I guess you can't count me as an inexperienced printer for not understanding why the hell you would want to argue your point against the basic use and advantages of using retensionable screens versus whatever it is your talking about. You can continue to use a retensionable screen to stretch and glue static alums all you want, it's not a bad practice, but your arguing something totally different than what we were originally talking about. I'll stick to shurloc ez frames and newman rollers all stretched to around 30-40 newtons and suffer the consequences.

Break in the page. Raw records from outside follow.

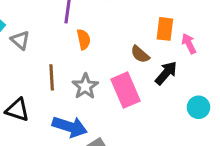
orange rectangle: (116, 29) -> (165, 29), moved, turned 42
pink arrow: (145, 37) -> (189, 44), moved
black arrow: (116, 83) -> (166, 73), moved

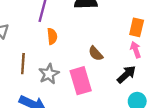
orange rectangle: (165, 29) -> (137, 27), moved
black arrow: (166, 73) -> (126, 74), moved

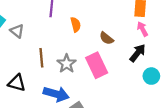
orange semicircle: (52, 36) -> (76, 25), moved

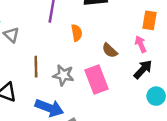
pink arrow: (142, 29) -> (141, 44), moved
gray star: (67, 64) -> (63, 75), turned -30

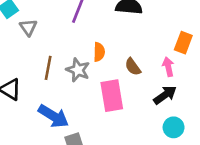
orange semicircle: (77, 33) -> (99, 52), moved
gray star: (63, 75) -> (78, 70), moved

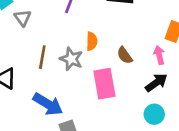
cyan circle: (174, 127) -> (154, 114), moved

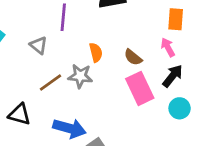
gray triangle: (23, 18) -> (39, 45), moved
brown line: (42, 57) -> (50, 82), turned 60
pink rectangle: (104, 84) -> (140, 88), moved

We are not even on the same page here so were wasting our time.


----------



## eddy zarauz (Jan 7, 2010)

sorry my poor english...pls.... what i say is to use a hix frames with the mesh glued. not to use it to strecht mesh and to be glued in a static frame....


----------



## RichardGreaves (Nov 7, 2006)

I am an SGIA Screen Printing Academy member that has been printing since 1979 with more than 200 published Screenprinting articles. 

If you think your method is right, you must stick to your guns. 

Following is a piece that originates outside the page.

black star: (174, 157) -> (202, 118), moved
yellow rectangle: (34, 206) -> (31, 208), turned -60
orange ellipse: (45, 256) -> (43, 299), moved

2" masking tape over extra mesh, folded over the locking strip on Newman frames has never failed me - and is much faster than gluing, especially removing glue to re-mesh.

If you glue the mesh to the frame, you will not be able to reduce tension in the frame corners as you re-tension the mesh. 

Using locking strips that are shorter than the roller or frame bar but the length of your printing sweet spot is a method of "pre-softening" corners without effort.

Good luck with your designs.


----------



## eddy zarauz (Jan 7, 2010)

many thanks for yours commentes Richrad...i have read your articles in several magazines.....i think it will be better for me to keep my guns in home...thanks


----------